"""

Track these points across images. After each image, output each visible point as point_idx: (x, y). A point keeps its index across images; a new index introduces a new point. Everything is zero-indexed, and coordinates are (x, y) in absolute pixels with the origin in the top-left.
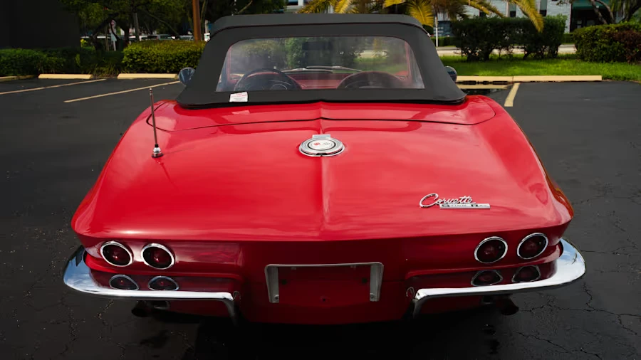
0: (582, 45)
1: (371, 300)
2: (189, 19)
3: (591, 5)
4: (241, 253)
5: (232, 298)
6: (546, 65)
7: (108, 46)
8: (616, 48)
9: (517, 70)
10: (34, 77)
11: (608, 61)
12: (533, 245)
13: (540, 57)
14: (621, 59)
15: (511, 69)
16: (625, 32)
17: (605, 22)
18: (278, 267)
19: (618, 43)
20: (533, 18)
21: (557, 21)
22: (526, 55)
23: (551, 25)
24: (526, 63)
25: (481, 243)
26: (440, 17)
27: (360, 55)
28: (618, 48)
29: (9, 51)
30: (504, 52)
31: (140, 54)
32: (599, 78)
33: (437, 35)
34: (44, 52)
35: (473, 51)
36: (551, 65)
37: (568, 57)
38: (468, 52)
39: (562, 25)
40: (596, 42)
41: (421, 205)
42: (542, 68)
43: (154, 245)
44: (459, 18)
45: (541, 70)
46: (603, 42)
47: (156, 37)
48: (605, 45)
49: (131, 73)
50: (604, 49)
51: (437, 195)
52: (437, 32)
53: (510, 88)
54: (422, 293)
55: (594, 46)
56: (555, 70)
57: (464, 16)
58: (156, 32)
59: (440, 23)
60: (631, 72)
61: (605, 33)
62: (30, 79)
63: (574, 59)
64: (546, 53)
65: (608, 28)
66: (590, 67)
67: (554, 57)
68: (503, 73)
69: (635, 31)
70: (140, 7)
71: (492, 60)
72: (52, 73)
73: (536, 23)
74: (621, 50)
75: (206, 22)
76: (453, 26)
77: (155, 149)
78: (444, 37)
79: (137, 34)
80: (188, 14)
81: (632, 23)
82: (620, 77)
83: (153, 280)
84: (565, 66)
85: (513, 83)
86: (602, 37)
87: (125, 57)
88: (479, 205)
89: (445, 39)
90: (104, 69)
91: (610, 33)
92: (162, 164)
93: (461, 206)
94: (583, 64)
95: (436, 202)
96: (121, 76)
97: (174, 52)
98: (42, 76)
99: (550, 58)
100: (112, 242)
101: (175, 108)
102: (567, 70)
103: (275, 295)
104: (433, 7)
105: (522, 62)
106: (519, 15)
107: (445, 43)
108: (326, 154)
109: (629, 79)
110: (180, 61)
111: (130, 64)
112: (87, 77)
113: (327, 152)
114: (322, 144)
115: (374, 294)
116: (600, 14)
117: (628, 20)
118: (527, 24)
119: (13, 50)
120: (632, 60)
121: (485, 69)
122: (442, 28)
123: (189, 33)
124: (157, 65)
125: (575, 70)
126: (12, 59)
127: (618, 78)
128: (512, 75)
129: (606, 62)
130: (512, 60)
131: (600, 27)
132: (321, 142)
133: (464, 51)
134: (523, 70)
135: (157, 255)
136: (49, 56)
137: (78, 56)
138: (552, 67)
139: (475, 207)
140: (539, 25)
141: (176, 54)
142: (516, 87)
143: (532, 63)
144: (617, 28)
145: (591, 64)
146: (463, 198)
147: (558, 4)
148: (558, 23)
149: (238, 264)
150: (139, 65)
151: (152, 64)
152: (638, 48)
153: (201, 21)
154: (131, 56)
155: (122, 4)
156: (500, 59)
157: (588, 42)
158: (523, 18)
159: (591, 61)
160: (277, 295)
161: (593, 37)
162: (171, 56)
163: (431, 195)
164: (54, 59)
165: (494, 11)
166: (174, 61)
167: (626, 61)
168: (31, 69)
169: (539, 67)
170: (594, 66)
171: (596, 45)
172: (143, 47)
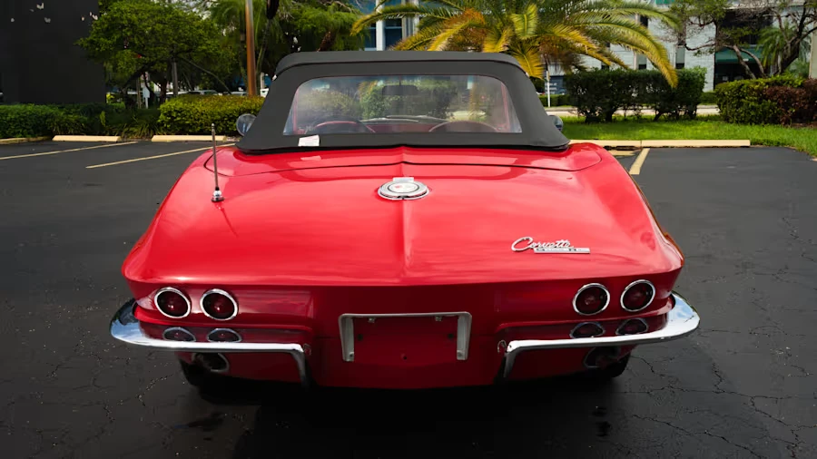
0: (725, 103)
1: (459, 358)
2: (242, 70)
3: (736, 58)
4: (312, 304)
5: (302, 350)
6: (682, 128)
7: (139, 103)
8: (766, 108)
9: (647, 133)
10: (47, 140)
11: (758, 123)
12: (639, 295)
13: (675, 118)
14: (774, 121)
15: (639, 132)
16: (777, 88)
17: (753, 75)
18: (354, 318)
19: (769, 101)
20: (665, 71)
21: (694, 74)
22: (657, 116)
23: (687, 79)
24: (656, 124)
25: (580, 291)
26: (552, 71)
27: (452, 115)
28: (770, 108)
29: (18, 107)
30: (630, 112)
31: (180, 111)
32: (747, 143)
33: (549, 92)
34: (61, 108)
35: (593, 111)
36: (687, 128)
37: (709, 119)
38: (586, 112)
39: (701, 80)
40: (743, 100)
41: (513, 249)
42: (677, 131)
43: (215, 291)
44: (575, 71)
45: (675, 133)
46: (751, 101)
47: (199, 93)
48: (753, 104)
49: (168, 134)
50: (753, 108)
51: (531, 239)
52: (548, 89)
53: (637, 154)
54: (514, 345)
55: (740, 105)
56: (692, 133)
57: (581, 69)
58: (198, 88)
59: (553, 78)
60: (786, 137)
61: (753, 89)
62: (42, 141)
63: (716, 120)
64: (682, 113)
65: (757, 83)
66: (735, 131)
67: (692, 117)
68: (629, 137)
69: (789, 87)
70: (181, 55)
71: (615, 121)
72: (71, 134)
73: (668, 76)
74: (773, 110)
75: (262, 75)
76: (568, 81)
77: (216, 193)
78: (557, 95)
79: (175, 90)
80: (241, 64)
81: (786, 77)
82: (772, 142)
83: (213, 332)
84: (704, 129)
85: (642, 148)
86: (749, 94)
87: (162, 115)
88: (577, 249)
89: (559, 97)
90: (136, 130)
91: (758, 90)
92: (223, 210)
93: (558, 250)
94: (727, 127)
95: (530, 246)
96: (156, 138)
97: (222, 109)
98: (57, 138)
99: (687, 119)
100: (169, 289)
101: (235, 155)
102: (707, 134)
103: (349, 352)
104: (542, 56)
105: (652, 124)
106: (650, 67)
107: (558, 102)
108: (408, 197)
109: (783, 144)
110: (230, 120)
111: (168, 123)
112: (115, 139)
113: (409, 195)
114: (403, 186)
115: (462, 350)
116: (747, 67)
117: (781, 74)
118: (657, 79)
119: (23, 106)
120: (787, 122)
121: (607, 132)
122: (555, 84)
123: (240, 89)
124: (201, 125)
125: (717, 133)
126: (21, 117)
127: (770, 143)
128: (641, 139)
129: (756, 124)
130: (640, 121)
131: (747, 82)
132: (403, 185)
133: (581, 110)
134: (653, 133)
135: (218, 304)
136: (68, 113)
137: (103, 113)
138: (689, 130)
139: (573, 251)
140: (672, 79)
141: (224, 112)
142: (645, 152)
143: (665, 125)
144: (767, 83)
145: (737, 127)
146: (559, 242)
147: (696, 54)
148: (696, 77)
149: (309, 315)
150: (179, 125)
151: (194, 124)
152: (794, 107)
153: (256, 72)
154: (169, 114)
155: (159, 51)
156: (625, 120)
157: (733, 100)
158: (653, 71)
159: (737, 122)
160: (352, 353)
161: (739, 95)
162: (219, 114)
163: (525, 238)
164: (73, 118)
165: (617, 62)
166: (222, 120)
167: (780, 123)
168: (43, 129)
169: (673, 130)
170: (740, 129)
171: (742, 103)
172: (184, 103)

"""

Task description |
Considering only the material above, set down every line from the one with "84: (565, 66)" to the one with "171: (596, 45)", inclusive, exactly as written.

Response to this task |
84: (565, 66)
85: (513, 83)
86: (602, 37)
87: (125, 57)
88: (479, 205)
89: (445, 39)
90: (104, 69)
91: (610, 33)
92: (162, 164)
93: (461, 206)
94: (583, 64)
95: (436, 202)
96: (121, 76)
97: (174, 52)
98: (42, 76)
99: (550, 58)
100: (112, 242)
101: (175, 108)
102: (567, 70)
103: (275, 295)
104: (433, 7)
105: (522, 62)
106: (519, 15)
107: (445, 43)
108: (326, 154)
109: (629, 79)
110: (180, 61)
111: (130, 64)
112: (87, 77)
113: (327, 152)
114: (322, 144)
115: (374, 294)
116: (600, 14)
117: (628, 20)
118: (527, 24)
119: (13, 50)
120: (632, 60)
121: (485, 69)
122: (442, 28)
123: (189, 33)
124: (157, 65)
125: (575, 70)
126: (12, 59)
127: (618, 78)
128: (512, 75)
129: (606, 62)
130: (512, 60)
131: (600, 27)
132: (321, 142)
133: (464, 51)
134: (523, 70)
135: (157, 255)
136: (49, 56)
137: (78, 56)
138: (552, 67)
139: (475, 207)
140: (539, 25)
141: (176, 54)
142: (516, 87)
143: (532, 63)
144: (617, 28)
145: (591, 64)
146: (463, 198)
147: (558, 4)
148: (558, 23)
149: (238, 264)
150: (139, 65)
151: (152, 64)
152: (638, 48)
153: (201, 21)
154: (131, 56)
155: (122, 4)
156: (500, 59)
157: (588, 42)
158: (523, 18)
159: (591, 61)
160: (277, 295)
161: (593, 37)
162: (171, 56)
163: (431, 195)
164: (54, 59)
165: (494, 11)
166: (174, 61)
167: (626, 61)
168: (31, 69)
169: (539, 67)
170: (594, 66)
171: (596, 45)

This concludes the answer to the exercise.